The Norwegian oil company has benefited from high energy prices, which have boosted results. On the other hand, the company’s withdrawal from Russian joint ventures comes with a billion-dollar impairment.
First quarter of 2022 has certainly not been unfavorable for Equinor, which sees a doubling of revenue. At the same time, the operating result has tripled, while the bottom line grew by more than 250%.
The explanation is to be found in the markedly higher energy prices this quarter compared to the same period last year. Equinor has thus realized average price per barrel of Brent crude of USD 101.4, a 67% jump from the first quarter of 2021. The European gas price has risen from USD 6.65 to USD 29.6 per mmbtu (28.6 m3).
This has resulted in revenue of USD 36.39 against USD 17.58bn in the first three months of 2021. Meanwhile, net operating income amounted to USD 18.39 against USD 5.22bn in Q1 2021.
On the bottom line, Equinor generated Q1 profit of USD 4.71bn against USD 1.85bn last year. This corresponds to more than half of the bottom line in all of 2021 during which Equinor generated USD 8.57bn.
The company reached free cash flow of USD 12.7bn in the quarter against USD 5.17bn.
In the first quarter, output has fallen slightly from 2,168 million barrels of oil equivalent to 2,106 million barrels. But Equinor projects 2022 output to average around 2% higher than in 2021.
Impairments of Russian activities
The war in Ukraine hasn’t just resulted in higher energy prices, but also led Equinor to make the decision on Feb. 28 to stop all new investments in Russia and start the process of withdrawing from Russian joint ventures.
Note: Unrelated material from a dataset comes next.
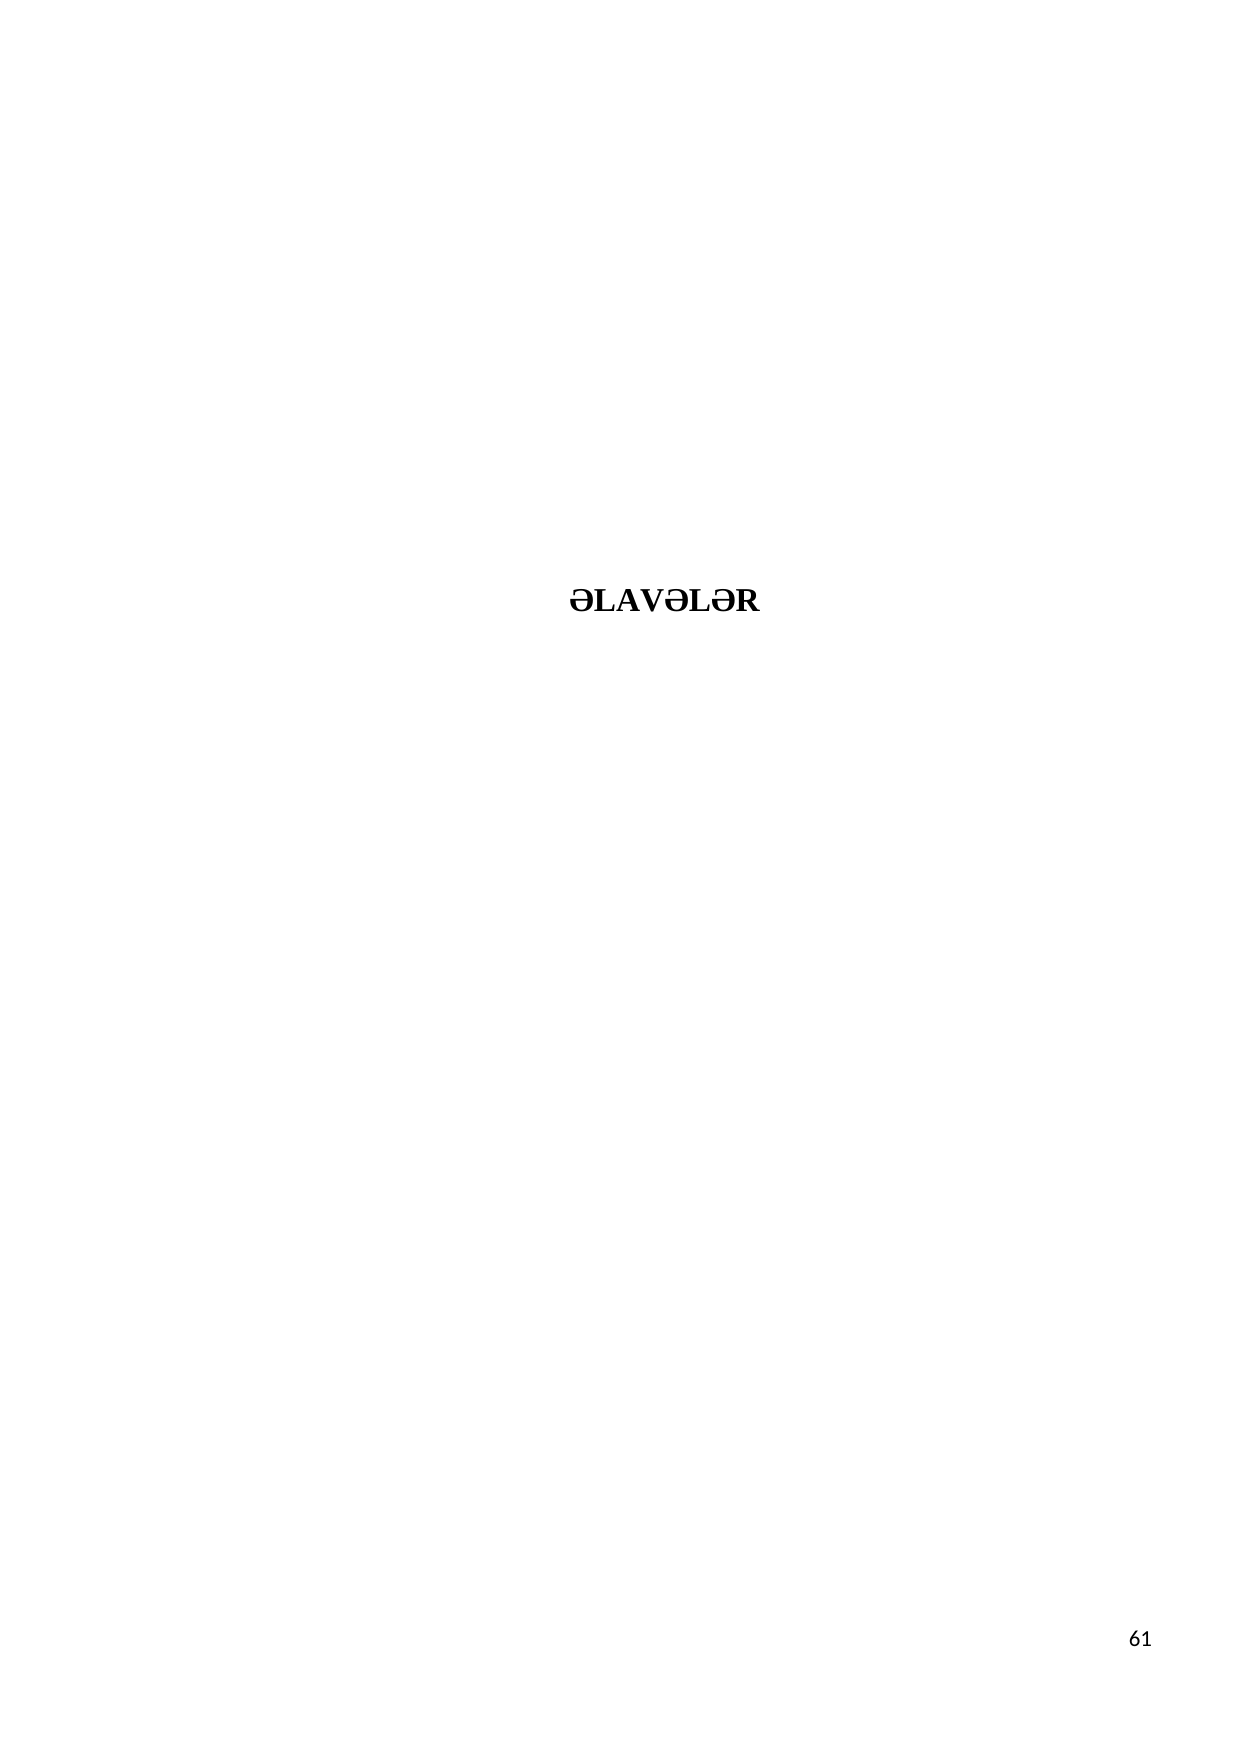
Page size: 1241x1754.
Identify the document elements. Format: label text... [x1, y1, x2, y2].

text ƏLAVƏLƏR [177, 580, 1152, 618]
This has entailed impairments of USD 1.08bn, Equinor informs the Q1 financial report.
”The invasion of Ukraine stands as a dark moment for Europe and our thoughts are with all suffering the consequences of the brutal war. After having been in Russia for three decades, we saw the situation as untenable and acted decisively by stopping new investments into Russia and by starting the process of exiting Equinor’s Russian joint ventures. Exiting Russia will heavily impact our employees, and it leads to impairments of our assets in the country this quarter,” says Chief Executive Officer of Equinor Anders Opedal.